The lines of the records that include "MyScript" should all be copied.

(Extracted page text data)
■ ■ ■

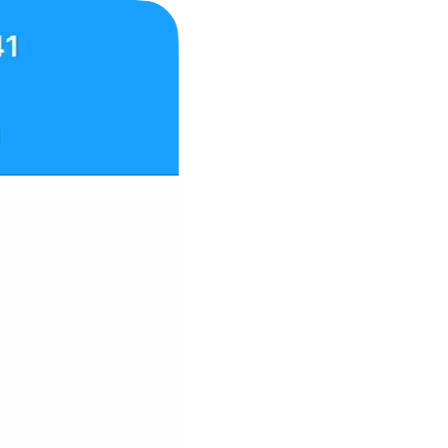
앱
앱
MyScript Math
MyScript Notes
MyScript Calculator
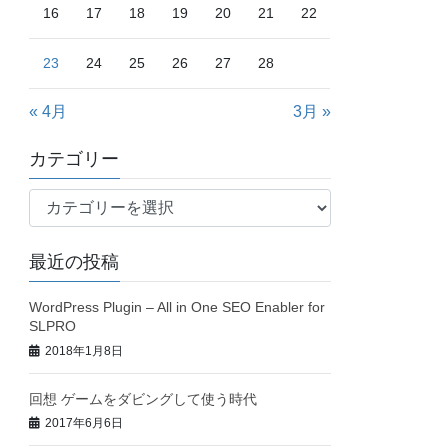
16
17
18
19
20
21
22
23
24
25
26
27
28
« 4月
3月 »
カテゴリー
カ
テ
ゴ
最近の投稿
リ
ー
WordPress Plugin – All in One SEO Enabler for
SLPRO
2018年1月8日
回想 ゲームをダビングして使う時代
2017年6月6日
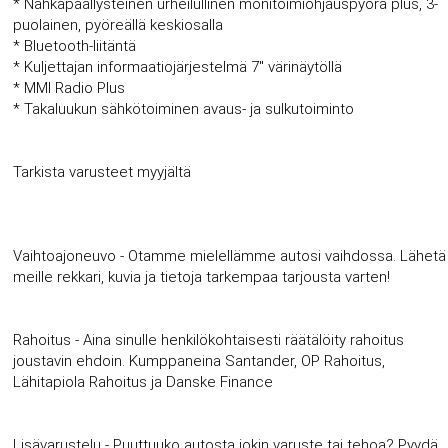
* Nahkapäällysteinen urheilullinen monitoimiohjauspyörä plus, 3-
puolainen, pyöreällä keskiosalla
* Bluetooth-liitäntä
* Kuljettajan informaatiojärjestelmä 7" värinäytöllä
* MMI Radio Plus
* Takaluukun sähkötoiminen avaus- ja sulkutoiminto
Tarkista varusteet myyjältä
Vaihtoajoneuvo - Otamme mielellämme autosi vaihdossa. Lähetä
meille rekkari, kuvia ja tietoja tarkempaa tarjousta varten!
Rahoitus - Aina sinulle henkilökohtaisesti räätälöity rahoitus
joustavin ehdoin. Kumppaneina Santander, OP Rahoitus,
Lähitapiola Rahoitus ja Danske Finance
Lisävarustelu - Puuttuuko autosta jokin varuste tai tehoa? Pyydä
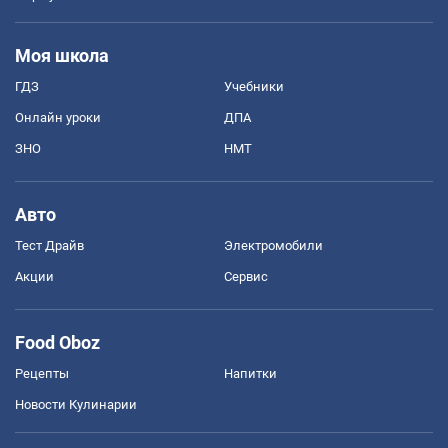
Моя школа
ГДЗ
Учебники
Онлайн уроки
ДПА
ЗНО
НМТ
Авто
Тест Драйв
Электромобили
Акции
Сервис
Food Oboz
Рецепты
Напитки
Новости Кулинарии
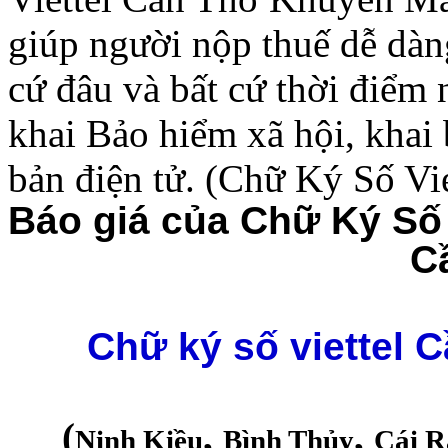
giúp người nộp thuế dễ dàng
cứ đâu và bất cứ thời điểm
khai Bảo hiểm xã hội, khai 
bản điện tử. (Chữ Ký Số Vi
Báo giá của Chữ Ký Số 
C
Chữ ký số viettel
(
,
,
Ninh Kiều
Bình Thủy
Cái R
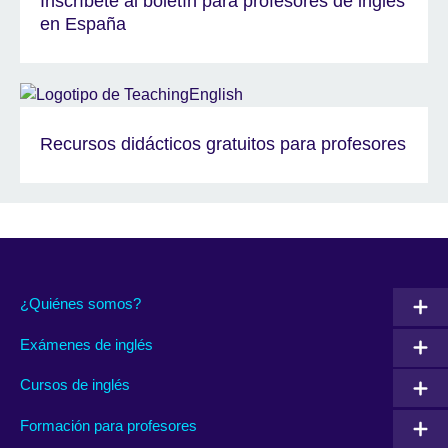
Inscríbete al boletín para profesores de inglés
en España
Recursos didácticos gratuitos para profesores
¿Quiénes somos?
Exámenes de inglés
Cursos de inglés
Formación para profesores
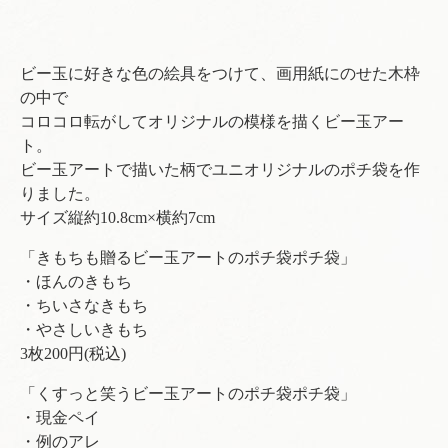
ビー玉に好きな色の絵具をつけて、画用紙にのせた木枠
の中で
コロコロ転がしてオリジナルの模様を描くビー玉アー
ト。
ビー玉アートで描いた柄でユニオリジナルのポチ袋を作
りました。
サイズ縦約10.8cm×横約7cm
「きもちも贈るビー玉アートのポチ袋ポチ袋」
・ほんのきもち
・ちいさなきもち
・やさしいきもち
3枚200円(税込)
「くすっと笑うビー玉アートのポチ袋ポチ袋」
・現金ペイ
・例のアレ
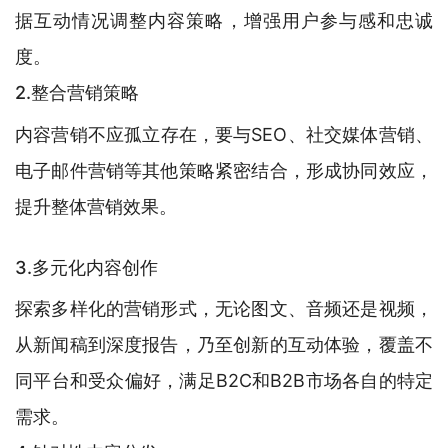
据互动情况调整内容策略，增强用户参与感和忠诚
度。
2.整合营销策略
内容营销不应孤立存在，要与SEO、社交媒体营销、
电子邮件营销等其他策略紧密结合，形成协同效应，
提升整体营销效果。
3.多元化内容创作
探索多样化的营销形式，无论图文、音频还是视频，
从新闻稿到深度报告，乃至创新的互动体验，覆盖不
同平台和受众偏好，满足B2C和B2B市场各自的特定
需求。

■ ■ ■

- _RESPONSE FOR THIS EXERCISE_
MyScript Math
MyScript Notes
MyScript Calculator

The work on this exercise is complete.